Now in the 3-user scenario, the algorithm does not work, as shown in (figure 2), plot 34th, once it detects the second user at position 810, the algorithm would have to reset the counter and start counting again 4 samples from position 810 and detect user 3 at position 815.
Figura 2.
Let's imagine a scenario where there are 4,5 ...... N, users within the same BIN and they are separated by 4 samples, the algorithm would also have to detect them.
Is there a way to modify the code to do this?

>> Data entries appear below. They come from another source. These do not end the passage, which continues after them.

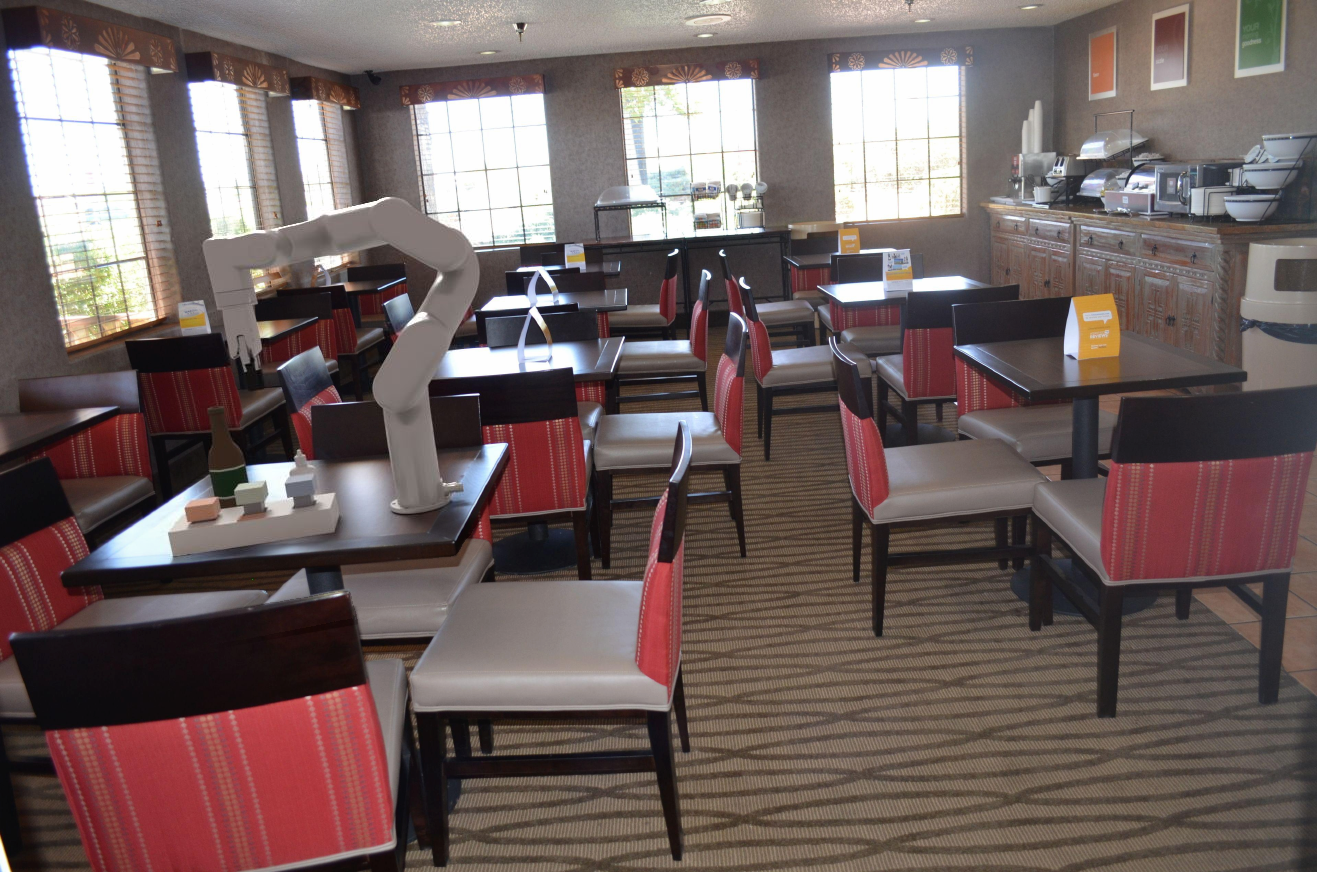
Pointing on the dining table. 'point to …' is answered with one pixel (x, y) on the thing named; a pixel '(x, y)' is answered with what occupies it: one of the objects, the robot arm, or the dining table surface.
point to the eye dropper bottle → (304, 469)
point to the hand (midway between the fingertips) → (257, 389)
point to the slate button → (301, 490)
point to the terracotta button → (202, 510)
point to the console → (255, 526)
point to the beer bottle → (224, 460)
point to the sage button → (252, 497)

Thank you very much in advance !!
**********************
attached files.
pdp3users.mat = vector of 1536 samples
bins3users.mat = vector of 64 samples
threshold = 0.0149397130983473
**********************
Mathieu NOE
on 25 Oct 2021
hello
please check this version
now should not be any limit on how many points are detected inside a single bin
I focused on bin # 34 as this is were you show the above plot
so change this line of code for all bins :
for ci = 34; %1:numel(bins)-1
clc
clearvars
close all
load bins3users.mat
load pdp3users.mat
threshold = 0.0149397130983473
% sort bins in ascending order
bins = sort(bins);
% search inside a buffer between two bins values
for ci = 34; %1:numel(bins)-1
%select data inside bin
ind = (ceil(max(bins(ci),1)):floor(bins(ci+1)));
data = pdp(ind);
figure(ci)
hold on
stem(ind,data,'k','filled');
yline(threshold,'-.r','threshold','LineWidth',1);
xline(bins(ci),'--k');
xline(bins(ci+1),'--k');
% search for values above threshold
ind_val_ab_th = find(data>threshold);
if numel(ind_val_ab_th)>1 % we must have at least two values in one bin
% val_ab_th = data(ind_val_ab_th);
% check x distance between first selected point and remaining
% points (if exist)
ind_all_points = [];
ind_first_point = ind_val_ab_th(1);
ind_all_points = [ind_first_point];
remaining_start_ind = 2;
ind_select_next = remaining_start_ind;
while 1
ind_others_points = ind_val_ab_th(remaining_start_ind:end);
x_dist = abs(ind_all_points(end) - ind_others_points);
ind_select_next = find(x_dist>4); % define min distance between successive points
if ~isempty(ind_select_next)
ind_next_point = ind_others_points(ind_select_next(1));
ind_all_points = [ind_all_points ind_next_point];
remaining_start_ind = find(ind_val_ab_th>ind_next_point);
remaining_start_ind = remaining_start_ind(1);% update loop
else
break
end
end
plot(ind(ind_all_points),data(ind_all_points),'dr');
end
end
giancarlo maldonado cardenas
on 25 Oct 2021
Hello my brother!
I was testing your algorithm it seems to work to a certain extent, the only thing I did was change the threshold to threshold = 4.75719e-05. to have more rays above the threshold.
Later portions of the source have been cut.